#### Study material ####

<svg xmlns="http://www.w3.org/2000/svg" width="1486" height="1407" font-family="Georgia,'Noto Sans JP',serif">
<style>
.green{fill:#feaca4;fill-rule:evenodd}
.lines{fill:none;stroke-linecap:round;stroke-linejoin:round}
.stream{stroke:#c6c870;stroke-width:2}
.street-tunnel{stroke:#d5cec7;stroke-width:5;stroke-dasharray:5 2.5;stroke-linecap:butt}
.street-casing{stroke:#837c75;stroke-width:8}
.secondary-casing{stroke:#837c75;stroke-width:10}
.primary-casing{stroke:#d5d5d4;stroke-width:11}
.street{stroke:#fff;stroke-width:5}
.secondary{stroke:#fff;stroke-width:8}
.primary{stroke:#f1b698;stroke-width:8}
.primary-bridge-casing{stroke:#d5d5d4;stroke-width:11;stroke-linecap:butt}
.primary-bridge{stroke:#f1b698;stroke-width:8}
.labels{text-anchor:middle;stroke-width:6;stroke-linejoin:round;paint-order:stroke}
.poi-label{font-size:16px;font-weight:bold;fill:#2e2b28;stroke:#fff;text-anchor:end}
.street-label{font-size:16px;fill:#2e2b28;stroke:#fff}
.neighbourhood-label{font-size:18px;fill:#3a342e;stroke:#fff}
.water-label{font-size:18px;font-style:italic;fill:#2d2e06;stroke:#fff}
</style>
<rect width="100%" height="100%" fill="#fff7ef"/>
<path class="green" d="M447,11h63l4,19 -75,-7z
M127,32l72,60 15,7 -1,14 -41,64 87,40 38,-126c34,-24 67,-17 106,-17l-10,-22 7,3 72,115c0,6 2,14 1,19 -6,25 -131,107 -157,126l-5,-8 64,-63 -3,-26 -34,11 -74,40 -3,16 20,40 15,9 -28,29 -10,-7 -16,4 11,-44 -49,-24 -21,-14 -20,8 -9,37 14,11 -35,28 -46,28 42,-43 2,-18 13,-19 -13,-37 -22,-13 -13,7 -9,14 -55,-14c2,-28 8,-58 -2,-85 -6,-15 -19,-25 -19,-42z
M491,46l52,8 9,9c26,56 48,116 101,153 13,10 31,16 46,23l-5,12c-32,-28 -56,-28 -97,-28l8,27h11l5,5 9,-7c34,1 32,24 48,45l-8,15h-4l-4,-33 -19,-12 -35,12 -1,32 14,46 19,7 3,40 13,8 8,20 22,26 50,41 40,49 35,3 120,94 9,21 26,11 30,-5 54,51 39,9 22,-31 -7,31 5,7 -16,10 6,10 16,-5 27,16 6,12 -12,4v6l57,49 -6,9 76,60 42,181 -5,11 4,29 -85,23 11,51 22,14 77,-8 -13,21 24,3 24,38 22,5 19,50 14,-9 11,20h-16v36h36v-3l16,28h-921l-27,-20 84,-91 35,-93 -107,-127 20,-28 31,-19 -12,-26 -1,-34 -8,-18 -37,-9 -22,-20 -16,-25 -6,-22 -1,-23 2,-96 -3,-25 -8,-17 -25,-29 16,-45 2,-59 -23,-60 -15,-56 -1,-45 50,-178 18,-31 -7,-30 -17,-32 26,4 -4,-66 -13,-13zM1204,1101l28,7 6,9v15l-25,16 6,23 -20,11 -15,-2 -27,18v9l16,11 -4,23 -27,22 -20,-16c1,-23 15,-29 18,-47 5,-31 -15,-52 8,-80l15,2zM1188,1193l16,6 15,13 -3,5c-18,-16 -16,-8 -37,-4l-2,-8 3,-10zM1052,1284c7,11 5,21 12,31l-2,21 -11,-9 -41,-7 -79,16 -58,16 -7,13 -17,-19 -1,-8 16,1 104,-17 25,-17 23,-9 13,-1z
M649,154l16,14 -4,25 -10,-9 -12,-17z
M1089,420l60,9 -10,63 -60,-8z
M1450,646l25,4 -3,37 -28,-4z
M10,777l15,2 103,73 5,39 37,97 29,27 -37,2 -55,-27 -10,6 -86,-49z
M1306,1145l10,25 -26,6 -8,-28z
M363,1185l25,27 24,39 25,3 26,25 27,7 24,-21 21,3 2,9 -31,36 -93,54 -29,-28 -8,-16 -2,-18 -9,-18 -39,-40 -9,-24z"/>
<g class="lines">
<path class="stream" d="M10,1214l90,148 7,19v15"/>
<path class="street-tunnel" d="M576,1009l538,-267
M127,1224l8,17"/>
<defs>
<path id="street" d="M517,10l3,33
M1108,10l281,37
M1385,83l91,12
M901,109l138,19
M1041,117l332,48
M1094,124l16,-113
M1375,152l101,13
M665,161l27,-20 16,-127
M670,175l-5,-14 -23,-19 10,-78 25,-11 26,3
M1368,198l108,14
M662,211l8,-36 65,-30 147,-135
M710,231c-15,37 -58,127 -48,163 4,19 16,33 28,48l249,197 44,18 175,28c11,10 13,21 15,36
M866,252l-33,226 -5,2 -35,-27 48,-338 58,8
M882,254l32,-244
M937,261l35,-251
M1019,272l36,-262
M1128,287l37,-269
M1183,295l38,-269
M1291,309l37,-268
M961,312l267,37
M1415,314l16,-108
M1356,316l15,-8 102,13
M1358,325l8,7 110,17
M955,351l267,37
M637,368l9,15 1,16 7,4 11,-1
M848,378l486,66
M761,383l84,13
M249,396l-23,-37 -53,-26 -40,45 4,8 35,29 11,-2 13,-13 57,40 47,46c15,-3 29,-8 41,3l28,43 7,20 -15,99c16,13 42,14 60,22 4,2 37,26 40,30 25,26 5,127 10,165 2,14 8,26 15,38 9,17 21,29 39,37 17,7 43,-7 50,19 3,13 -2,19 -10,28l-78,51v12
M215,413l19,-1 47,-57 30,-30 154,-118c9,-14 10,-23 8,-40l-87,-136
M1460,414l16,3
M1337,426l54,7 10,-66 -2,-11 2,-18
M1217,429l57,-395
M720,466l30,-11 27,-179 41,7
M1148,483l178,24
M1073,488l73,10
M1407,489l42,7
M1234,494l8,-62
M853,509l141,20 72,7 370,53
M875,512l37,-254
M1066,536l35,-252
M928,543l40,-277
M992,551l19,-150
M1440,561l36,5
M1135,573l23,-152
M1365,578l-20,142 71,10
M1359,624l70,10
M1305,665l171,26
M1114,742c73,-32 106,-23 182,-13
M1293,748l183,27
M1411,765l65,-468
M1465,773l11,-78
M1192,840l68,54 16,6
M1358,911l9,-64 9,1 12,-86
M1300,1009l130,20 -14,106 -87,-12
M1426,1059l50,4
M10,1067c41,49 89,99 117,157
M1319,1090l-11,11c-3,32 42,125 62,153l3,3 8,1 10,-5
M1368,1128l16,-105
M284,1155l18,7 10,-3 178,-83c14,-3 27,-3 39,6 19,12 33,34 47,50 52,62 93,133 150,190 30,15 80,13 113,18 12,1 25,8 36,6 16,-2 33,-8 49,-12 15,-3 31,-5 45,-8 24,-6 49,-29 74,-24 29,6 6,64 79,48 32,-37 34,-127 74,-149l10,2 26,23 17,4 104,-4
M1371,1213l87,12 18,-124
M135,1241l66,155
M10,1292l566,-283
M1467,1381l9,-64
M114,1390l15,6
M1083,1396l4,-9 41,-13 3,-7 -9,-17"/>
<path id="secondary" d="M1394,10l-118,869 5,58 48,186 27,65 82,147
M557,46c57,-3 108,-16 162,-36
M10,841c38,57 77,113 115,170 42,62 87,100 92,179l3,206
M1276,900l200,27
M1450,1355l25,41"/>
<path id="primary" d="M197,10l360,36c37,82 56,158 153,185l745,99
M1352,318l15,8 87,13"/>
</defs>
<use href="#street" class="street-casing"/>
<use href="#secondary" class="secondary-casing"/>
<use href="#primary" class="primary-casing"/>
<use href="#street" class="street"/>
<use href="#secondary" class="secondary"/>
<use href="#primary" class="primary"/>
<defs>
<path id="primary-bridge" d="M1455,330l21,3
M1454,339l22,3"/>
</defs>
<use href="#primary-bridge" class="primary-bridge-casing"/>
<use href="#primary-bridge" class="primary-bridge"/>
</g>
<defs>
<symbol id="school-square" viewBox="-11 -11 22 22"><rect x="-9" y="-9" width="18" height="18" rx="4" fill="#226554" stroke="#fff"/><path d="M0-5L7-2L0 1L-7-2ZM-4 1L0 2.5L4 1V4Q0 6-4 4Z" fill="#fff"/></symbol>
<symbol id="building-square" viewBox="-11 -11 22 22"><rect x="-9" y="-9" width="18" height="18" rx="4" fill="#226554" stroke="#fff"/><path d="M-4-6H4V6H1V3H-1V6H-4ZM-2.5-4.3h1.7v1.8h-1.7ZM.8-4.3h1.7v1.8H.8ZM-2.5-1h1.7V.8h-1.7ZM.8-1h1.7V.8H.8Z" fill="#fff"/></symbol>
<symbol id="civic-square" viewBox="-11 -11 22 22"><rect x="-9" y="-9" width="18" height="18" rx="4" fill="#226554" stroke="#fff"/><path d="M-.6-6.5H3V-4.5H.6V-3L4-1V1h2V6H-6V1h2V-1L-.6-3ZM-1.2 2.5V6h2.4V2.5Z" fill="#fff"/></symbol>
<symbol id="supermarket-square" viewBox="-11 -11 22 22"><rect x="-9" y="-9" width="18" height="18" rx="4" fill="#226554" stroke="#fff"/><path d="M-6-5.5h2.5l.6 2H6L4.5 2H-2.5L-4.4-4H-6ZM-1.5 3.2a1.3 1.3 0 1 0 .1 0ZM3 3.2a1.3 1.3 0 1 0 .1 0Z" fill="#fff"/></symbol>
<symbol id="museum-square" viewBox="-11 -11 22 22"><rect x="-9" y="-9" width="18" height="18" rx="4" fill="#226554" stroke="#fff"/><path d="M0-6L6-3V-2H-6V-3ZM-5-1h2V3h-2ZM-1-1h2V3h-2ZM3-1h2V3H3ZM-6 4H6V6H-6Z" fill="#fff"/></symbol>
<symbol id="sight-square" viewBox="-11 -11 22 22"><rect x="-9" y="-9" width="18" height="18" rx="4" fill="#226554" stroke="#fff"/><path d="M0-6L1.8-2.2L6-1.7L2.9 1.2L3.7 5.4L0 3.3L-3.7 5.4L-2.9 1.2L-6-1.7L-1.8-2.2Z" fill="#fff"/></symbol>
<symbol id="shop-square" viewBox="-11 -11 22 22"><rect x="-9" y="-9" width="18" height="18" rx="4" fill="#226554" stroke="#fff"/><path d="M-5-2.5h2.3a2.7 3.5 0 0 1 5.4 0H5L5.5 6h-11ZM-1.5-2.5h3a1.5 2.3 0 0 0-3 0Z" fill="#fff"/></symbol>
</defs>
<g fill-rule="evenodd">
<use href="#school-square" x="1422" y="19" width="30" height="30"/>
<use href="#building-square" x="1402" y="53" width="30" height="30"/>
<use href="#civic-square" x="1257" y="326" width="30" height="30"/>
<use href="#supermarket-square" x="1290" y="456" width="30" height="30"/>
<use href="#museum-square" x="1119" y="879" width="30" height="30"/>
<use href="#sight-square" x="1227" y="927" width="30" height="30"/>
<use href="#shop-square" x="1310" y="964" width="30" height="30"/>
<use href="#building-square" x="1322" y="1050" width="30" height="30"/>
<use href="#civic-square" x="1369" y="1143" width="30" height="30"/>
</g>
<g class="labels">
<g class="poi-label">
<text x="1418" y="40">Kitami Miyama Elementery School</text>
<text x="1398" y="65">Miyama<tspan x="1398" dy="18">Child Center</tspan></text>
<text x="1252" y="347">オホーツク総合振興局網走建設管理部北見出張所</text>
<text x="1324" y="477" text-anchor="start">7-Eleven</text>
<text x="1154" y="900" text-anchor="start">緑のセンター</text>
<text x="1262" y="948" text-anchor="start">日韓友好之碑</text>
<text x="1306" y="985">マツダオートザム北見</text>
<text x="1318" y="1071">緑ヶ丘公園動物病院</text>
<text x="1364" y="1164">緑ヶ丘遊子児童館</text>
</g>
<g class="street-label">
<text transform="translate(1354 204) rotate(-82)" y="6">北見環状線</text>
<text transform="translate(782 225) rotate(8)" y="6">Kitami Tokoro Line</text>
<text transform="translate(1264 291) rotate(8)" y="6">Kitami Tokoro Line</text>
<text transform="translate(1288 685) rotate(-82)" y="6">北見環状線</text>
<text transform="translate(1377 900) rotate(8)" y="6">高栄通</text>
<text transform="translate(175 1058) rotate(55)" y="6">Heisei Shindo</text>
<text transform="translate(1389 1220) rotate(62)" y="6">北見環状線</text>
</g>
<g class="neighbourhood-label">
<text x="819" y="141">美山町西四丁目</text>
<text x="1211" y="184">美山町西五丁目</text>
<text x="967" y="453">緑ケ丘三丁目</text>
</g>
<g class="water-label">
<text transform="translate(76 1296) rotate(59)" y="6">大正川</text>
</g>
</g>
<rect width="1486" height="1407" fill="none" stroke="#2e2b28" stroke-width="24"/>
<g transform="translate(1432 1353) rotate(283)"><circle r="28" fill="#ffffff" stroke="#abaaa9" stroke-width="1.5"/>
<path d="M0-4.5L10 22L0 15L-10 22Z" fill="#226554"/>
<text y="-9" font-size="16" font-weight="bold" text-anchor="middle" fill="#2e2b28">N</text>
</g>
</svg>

####

Work task – Scan the entries above for the string "lines" and copy each line that contains it.

Answer area –
.lines{fill:none;stroke-linecap:round;stroke-linejoin:round}
<g class="lines">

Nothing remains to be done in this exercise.